Se sentían noqueados. “¡Joder con el
viejo! Tenía que haber sospechado de tanta conformidad…”, se decía Bernardo
lamentándose. ¿Qué iba a ser de él ahora, fuera del amparo del viejo? Ese viejo
al que instantes antes, consideraba fuera de juego…
Pilar frunció el ceño, cruzando los
brazos sobre el pecho.
—Papá, ¿dices que la llave solo
estaba en poder del notario?
—Pues... sí… —dijo con la duda
asomando por su cabeza.
—Entonces… ¿cómo es que pudiste
comprobar que la araña ya no estaba en el cajón? ¿Y si es otra de tus
confusiones? —Su voz tembló un poco, entre incredulidad y reproche.

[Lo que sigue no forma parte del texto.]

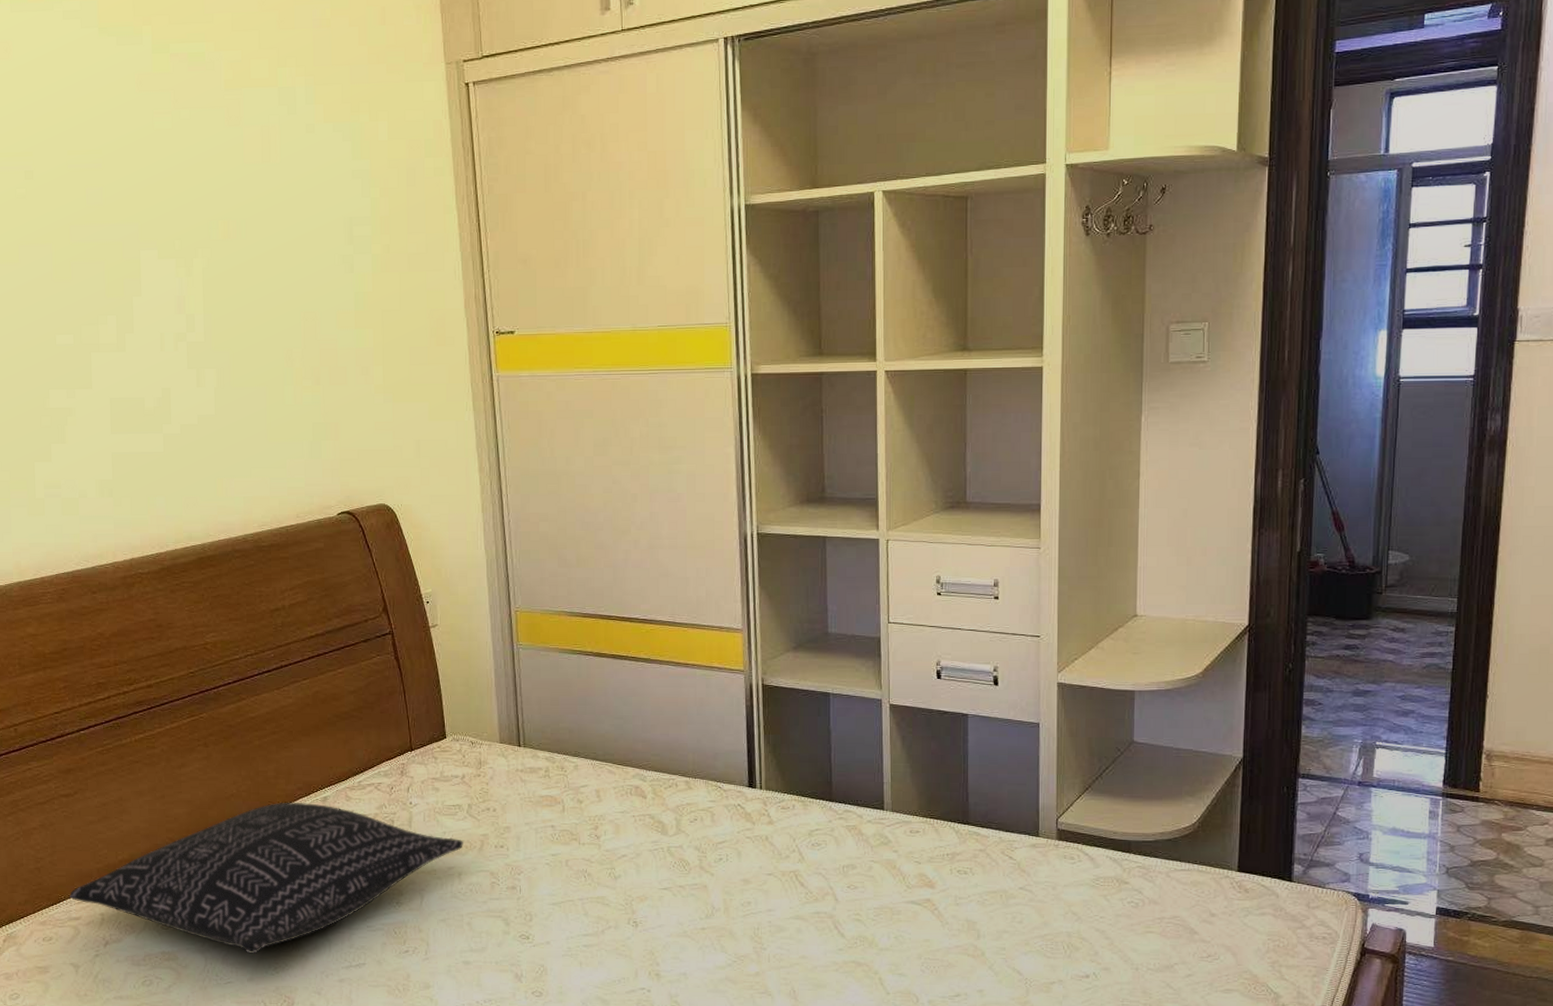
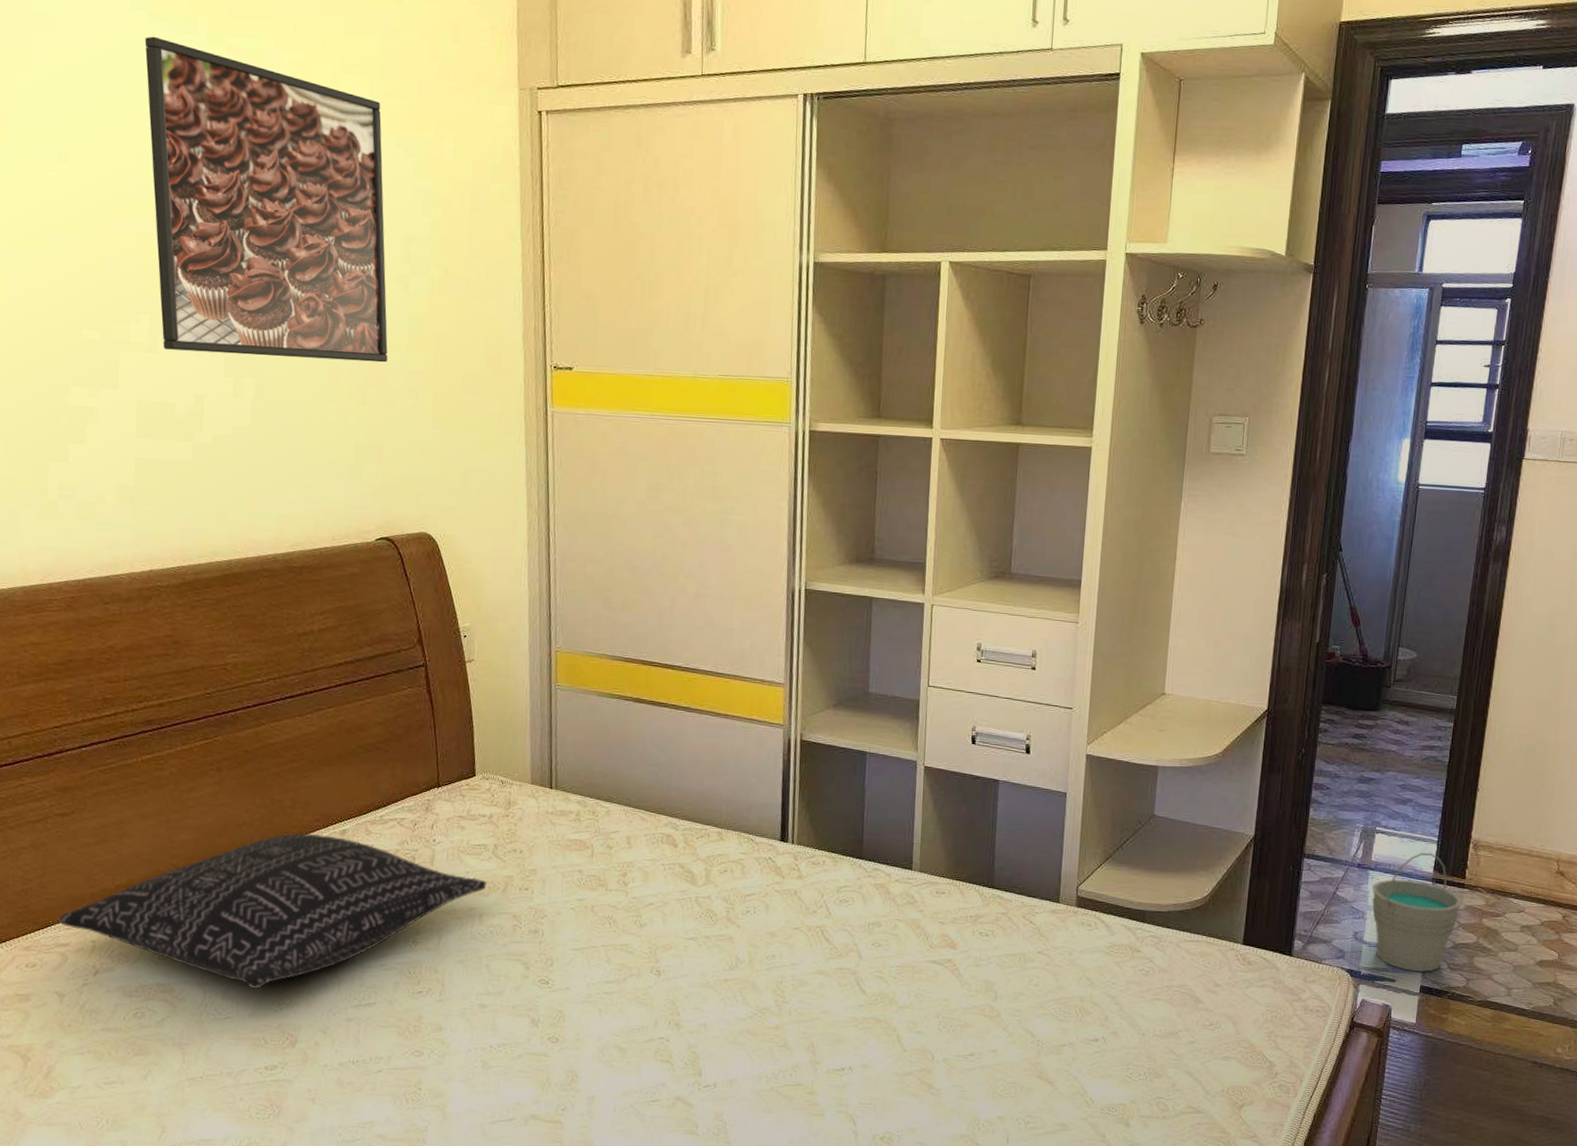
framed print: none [96,51,338,347] -> present [145,36,388,363]
bucket: none [1376,766,1478,892] -> present [1372,852,1463,972]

El silencio surcó el aire. Pesado,
turbio. Darío se sintió perdido. ¿Cómo es que había dejado ese cabo suelto? ¿Y si efectivamente, era un descuido más?
El notario intervino con rapidez:
—Por protocolo, siempre se hace un
duplicado de la llave, que en este caso quedó bajo resguardo en el registro.
Eduardo apareció corriendo, con las
mejillas encendidas.
—¡Abuelo! ¡He encontrado un tesoro en
el jardín! ¡Es la araña más bonita del mundo! Estaba enterrada como si la
hubieran escondido.
Darío sintió el frío de la joya
atravesar su mano; afuera, sus hijos contenían la respiración. Un olor a tabaco
volvió a golpearlo, mezclándose con el miedo y la sospecha. En el aire quedó
flotando algo más denso que la duda.